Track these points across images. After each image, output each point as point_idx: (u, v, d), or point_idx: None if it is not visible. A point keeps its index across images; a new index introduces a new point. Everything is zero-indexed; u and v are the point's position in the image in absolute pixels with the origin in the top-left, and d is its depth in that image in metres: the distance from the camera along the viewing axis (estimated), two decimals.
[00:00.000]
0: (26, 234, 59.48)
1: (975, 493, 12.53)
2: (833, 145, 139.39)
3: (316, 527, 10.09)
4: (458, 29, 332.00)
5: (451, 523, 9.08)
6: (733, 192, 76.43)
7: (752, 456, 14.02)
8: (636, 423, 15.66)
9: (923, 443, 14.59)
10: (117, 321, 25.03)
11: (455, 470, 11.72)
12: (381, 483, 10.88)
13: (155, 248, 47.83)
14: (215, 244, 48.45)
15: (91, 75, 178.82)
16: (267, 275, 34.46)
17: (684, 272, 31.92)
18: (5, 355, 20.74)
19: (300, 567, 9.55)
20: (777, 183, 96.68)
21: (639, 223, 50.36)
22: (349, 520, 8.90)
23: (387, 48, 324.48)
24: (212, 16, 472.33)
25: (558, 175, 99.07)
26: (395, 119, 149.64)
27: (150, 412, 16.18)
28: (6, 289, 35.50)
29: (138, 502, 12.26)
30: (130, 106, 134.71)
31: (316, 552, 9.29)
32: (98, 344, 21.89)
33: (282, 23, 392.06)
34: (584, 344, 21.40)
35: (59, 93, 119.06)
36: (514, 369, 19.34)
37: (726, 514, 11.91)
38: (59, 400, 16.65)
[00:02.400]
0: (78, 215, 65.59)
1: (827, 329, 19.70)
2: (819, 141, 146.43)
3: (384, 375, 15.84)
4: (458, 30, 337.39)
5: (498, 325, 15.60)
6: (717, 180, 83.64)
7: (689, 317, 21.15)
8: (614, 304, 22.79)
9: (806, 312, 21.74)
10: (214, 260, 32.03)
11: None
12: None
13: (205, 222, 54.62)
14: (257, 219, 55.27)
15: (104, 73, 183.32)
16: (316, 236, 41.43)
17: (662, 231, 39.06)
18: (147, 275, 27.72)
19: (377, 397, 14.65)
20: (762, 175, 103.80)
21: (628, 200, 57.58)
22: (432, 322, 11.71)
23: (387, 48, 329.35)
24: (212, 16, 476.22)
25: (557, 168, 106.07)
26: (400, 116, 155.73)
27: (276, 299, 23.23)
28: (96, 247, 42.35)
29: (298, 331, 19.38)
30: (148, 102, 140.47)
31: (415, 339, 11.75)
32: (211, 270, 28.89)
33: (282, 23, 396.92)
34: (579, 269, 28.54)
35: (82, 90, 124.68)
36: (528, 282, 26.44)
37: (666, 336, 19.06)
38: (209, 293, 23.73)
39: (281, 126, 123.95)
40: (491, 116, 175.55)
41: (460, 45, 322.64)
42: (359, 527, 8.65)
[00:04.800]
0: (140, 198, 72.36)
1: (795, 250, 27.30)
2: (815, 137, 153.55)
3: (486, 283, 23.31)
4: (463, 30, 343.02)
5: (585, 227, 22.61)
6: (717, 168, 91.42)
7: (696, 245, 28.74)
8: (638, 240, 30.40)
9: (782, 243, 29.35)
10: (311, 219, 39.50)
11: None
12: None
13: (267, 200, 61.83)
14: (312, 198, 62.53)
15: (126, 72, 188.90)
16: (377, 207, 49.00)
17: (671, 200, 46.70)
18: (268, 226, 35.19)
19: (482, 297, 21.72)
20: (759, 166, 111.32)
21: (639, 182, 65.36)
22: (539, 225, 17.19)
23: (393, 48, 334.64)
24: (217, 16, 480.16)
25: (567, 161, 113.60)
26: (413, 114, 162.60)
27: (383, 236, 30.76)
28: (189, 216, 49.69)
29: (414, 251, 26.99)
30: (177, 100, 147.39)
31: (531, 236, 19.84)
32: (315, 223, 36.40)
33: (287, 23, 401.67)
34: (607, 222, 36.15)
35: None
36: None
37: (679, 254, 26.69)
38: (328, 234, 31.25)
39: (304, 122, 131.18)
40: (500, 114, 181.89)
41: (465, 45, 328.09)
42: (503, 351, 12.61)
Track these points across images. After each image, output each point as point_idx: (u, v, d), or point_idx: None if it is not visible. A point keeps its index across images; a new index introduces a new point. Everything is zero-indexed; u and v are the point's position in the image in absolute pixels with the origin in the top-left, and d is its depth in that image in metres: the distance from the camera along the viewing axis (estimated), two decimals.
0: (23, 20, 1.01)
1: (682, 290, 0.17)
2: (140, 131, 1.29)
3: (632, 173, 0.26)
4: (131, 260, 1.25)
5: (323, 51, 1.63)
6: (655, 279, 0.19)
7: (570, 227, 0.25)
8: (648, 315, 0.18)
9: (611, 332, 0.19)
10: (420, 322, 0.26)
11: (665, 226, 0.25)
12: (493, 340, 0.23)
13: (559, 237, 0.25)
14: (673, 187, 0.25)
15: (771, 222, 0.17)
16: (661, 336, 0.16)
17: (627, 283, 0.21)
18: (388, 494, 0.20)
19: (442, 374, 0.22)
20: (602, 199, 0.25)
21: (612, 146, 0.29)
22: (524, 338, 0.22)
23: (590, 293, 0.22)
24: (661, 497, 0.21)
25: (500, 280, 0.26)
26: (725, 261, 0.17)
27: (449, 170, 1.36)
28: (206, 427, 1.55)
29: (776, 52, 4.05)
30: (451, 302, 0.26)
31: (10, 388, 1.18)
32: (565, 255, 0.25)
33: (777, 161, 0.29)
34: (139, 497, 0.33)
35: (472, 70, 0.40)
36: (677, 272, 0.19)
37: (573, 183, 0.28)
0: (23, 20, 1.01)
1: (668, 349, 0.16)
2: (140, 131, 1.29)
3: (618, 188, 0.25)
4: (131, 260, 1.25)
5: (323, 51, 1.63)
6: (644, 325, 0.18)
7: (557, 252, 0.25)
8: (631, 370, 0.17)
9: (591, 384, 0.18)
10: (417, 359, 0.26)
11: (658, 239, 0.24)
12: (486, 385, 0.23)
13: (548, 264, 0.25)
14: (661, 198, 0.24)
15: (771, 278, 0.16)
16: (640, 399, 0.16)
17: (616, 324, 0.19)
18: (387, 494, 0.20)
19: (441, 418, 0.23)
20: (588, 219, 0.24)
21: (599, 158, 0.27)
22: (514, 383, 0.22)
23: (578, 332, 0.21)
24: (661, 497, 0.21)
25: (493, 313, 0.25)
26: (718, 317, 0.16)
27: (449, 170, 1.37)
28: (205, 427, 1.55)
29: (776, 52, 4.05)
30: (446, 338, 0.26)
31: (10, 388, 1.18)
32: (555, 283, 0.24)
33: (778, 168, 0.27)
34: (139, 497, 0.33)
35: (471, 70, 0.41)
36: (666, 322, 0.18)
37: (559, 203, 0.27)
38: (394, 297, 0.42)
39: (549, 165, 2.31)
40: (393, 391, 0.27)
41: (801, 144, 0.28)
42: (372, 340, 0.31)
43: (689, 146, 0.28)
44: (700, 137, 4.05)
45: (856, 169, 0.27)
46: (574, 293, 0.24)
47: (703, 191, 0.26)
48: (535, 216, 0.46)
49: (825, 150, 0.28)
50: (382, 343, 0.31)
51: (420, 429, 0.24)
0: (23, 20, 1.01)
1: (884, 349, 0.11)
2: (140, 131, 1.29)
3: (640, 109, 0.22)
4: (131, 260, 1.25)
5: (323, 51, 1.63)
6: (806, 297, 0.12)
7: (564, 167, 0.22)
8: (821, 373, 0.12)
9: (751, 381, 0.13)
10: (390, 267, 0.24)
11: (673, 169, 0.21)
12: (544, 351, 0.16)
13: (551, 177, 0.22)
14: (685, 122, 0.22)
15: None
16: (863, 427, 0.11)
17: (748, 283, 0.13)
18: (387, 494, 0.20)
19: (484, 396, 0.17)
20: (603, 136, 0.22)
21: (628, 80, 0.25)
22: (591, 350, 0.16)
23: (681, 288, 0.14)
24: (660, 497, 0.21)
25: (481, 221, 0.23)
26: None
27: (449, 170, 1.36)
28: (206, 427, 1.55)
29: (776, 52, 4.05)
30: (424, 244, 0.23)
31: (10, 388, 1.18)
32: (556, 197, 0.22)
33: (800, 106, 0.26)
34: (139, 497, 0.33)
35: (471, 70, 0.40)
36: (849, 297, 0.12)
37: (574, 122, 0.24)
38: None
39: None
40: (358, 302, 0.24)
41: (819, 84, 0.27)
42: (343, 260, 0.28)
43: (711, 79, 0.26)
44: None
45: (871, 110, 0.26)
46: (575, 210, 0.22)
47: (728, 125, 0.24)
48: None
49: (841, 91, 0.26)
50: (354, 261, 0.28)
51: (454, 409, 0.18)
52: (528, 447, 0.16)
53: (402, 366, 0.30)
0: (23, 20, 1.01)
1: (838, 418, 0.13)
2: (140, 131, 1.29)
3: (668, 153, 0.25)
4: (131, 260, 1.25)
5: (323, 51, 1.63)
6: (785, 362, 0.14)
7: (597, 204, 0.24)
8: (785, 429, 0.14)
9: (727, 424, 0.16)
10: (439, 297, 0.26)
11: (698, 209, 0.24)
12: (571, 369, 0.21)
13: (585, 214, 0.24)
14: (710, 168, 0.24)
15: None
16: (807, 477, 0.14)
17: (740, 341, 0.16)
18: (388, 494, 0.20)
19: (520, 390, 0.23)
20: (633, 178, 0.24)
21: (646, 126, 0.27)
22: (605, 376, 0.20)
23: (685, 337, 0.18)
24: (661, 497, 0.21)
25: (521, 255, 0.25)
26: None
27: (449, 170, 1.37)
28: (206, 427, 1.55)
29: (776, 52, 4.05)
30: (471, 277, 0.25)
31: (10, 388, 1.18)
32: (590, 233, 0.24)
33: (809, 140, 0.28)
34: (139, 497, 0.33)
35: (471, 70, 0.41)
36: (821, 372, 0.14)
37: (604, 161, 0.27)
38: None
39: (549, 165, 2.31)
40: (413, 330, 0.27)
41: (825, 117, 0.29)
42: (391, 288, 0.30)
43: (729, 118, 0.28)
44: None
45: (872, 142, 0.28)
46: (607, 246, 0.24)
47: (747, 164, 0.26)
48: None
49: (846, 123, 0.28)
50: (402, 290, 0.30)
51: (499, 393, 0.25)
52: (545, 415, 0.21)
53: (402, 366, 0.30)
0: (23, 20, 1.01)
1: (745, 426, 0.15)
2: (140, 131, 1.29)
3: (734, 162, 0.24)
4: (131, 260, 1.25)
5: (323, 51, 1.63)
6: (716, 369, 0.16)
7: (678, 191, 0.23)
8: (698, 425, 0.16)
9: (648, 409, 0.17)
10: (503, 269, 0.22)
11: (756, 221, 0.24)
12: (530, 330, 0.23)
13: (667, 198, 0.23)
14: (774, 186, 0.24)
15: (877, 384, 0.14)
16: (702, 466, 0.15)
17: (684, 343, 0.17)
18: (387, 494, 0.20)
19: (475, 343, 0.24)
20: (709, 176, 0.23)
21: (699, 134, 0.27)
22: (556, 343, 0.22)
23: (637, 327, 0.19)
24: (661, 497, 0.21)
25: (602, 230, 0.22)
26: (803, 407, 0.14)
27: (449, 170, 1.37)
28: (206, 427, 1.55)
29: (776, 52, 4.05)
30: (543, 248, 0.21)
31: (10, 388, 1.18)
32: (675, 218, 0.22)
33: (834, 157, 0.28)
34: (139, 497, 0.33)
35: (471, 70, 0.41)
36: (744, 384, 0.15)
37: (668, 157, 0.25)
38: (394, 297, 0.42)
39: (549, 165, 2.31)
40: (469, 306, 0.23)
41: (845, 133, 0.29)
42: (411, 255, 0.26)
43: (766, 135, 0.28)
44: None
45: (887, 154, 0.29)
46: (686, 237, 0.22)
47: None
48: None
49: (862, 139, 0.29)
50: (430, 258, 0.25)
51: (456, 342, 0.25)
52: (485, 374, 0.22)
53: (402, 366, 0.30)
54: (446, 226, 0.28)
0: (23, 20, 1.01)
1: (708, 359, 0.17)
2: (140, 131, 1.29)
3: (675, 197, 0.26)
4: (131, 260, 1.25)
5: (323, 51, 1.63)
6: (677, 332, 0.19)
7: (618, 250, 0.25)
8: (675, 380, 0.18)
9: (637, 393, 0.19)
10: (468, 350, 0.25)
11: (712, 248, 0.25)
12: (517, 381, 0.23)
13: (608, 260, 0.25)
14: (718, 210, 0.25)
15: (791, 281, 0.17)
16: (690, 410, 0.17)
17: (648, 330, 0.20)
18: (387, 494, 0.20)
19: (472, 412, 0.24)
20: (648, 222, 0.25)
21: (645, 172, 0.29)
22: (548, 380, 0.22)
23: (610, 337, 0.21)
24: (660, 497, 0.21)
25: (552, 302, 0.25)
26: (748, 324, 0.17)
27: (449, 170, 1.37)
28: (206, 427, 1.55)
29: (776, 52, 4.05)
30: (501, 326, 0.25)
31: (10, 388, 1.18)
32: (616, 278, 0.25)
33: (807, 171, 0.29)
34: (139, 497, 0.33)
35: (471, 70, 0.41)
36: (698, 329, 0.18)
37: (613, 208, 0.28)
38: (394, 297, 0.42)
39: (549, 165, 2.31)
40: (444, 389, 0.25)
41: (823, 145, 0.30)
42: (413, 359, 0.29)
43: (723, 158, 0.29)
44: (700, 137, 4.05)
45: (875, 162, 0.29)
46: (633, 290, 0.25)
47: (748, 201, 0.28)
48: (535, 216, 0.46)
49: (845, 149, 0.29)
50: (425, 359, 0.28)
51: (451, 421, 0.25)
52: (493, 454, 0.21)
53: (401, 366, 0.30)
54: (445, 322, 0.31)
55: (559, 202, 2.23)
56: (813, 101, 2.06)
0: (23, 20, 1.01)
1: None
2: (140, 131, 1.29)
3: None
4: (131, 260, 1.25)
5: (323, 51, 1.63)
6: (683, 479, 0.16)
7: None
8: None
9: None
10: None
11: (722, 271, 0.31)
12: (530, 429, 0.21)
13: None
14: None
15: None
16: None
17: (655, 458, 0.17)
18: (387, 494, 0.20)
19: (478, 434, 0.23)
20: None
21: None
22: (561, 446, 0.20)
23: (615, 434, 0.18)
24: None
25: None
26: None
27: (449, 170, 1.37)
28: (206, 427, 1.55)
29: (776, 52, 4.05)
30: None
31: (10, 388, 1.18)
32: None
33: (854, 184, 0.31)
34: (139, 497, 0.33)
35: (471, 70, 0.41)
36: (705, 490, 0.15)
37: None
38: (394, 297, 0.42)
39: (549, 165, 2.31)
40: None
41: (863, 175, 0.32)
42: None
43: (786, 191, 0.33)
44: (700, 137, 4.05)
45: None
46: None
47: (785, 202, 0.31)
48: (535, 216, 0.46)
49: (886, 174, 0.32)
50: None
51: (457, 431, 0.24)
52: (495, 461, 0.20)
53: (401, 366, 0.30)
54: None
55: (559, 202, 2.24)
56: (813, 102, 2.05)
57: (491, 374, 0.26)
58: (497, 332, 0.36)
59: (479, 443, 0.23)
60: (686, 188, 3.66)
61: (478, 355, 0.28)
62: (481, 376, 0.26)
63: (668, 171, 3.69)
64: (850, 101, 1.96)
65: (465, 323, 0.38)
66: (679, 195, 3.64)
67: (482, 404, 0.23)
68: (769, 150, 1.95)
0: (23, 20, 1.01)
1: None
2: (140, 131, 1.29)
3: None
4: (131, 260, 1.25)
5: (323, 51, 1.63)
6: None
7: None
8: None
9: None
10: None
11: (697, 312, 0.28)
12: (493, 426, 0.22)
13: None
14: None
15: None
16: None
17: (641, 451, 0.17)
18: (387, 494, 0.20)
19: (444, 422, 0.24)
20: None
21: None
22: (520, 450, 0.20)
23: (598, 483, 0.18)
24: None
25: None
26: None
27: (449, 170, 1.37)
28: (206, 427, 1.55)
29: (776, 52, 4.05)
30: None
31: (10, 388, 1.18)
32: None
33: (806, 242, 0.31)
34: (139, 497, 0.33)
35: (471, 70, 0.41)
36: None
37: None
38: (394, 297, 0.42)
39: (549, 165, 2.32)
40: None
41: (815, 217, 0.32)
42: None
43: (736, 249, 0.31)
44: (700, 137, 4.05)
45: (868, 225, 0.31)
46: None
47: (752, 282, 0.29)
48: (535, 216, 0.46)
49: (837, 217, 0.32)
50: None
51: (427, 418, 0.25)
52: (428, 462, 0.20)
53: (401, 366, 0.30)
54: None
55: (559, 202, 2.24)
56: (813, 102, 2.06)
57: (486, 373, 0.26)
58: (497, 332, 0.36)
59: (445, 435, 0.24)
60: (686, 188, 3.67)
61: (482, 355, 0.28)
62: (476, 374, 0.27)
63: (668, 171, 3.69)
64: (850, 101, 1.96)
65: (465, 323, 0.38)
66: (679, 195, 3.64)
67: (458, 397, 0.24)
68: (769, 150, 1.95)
* * *
### WHAT YOU ARE ASKED TO DO
Starting with the line above that holds "10: (420, 322, 0.26)" and stopping with the line that holds "35: (472, 70, 0.40)", reproduce each line exactly, omitting all other lines.

### SOLUTION TO THE EXERCISE
10: (420, 322, 0.26)
11: (665, 226, 0.25)
12: (493, 340, 0.23)
13: (559, 237, 0.25)
14: (673, 187, 0.25)
15: (771, 222, 0.17)
16: (661, 336, 0.16)
17: (627, 283, 0.21)
18: (388, 494, 0.20)
19: (442, 374, 0.22)
20: (602, 199, 0.25)
21: (612, 146, 0.29)
22: (524, 338, 0.22)
23: (590, 293, 0.22)
24: (661, 497, 0.21)
25: (500, 280, 0.26)
26: (725, 261, 0.17)
27: (449, 170, 1.36)
28: (206, 427, 1.55)
29: (776, 52, 4.05)
30: (451, 302, 0.26)
31: (10, 388, 1.18)
32: (565, 255, 0.25)
33: (777, 161, 0.29)
34: (139, 497, 0.33)
35: (472, 70, 0.40)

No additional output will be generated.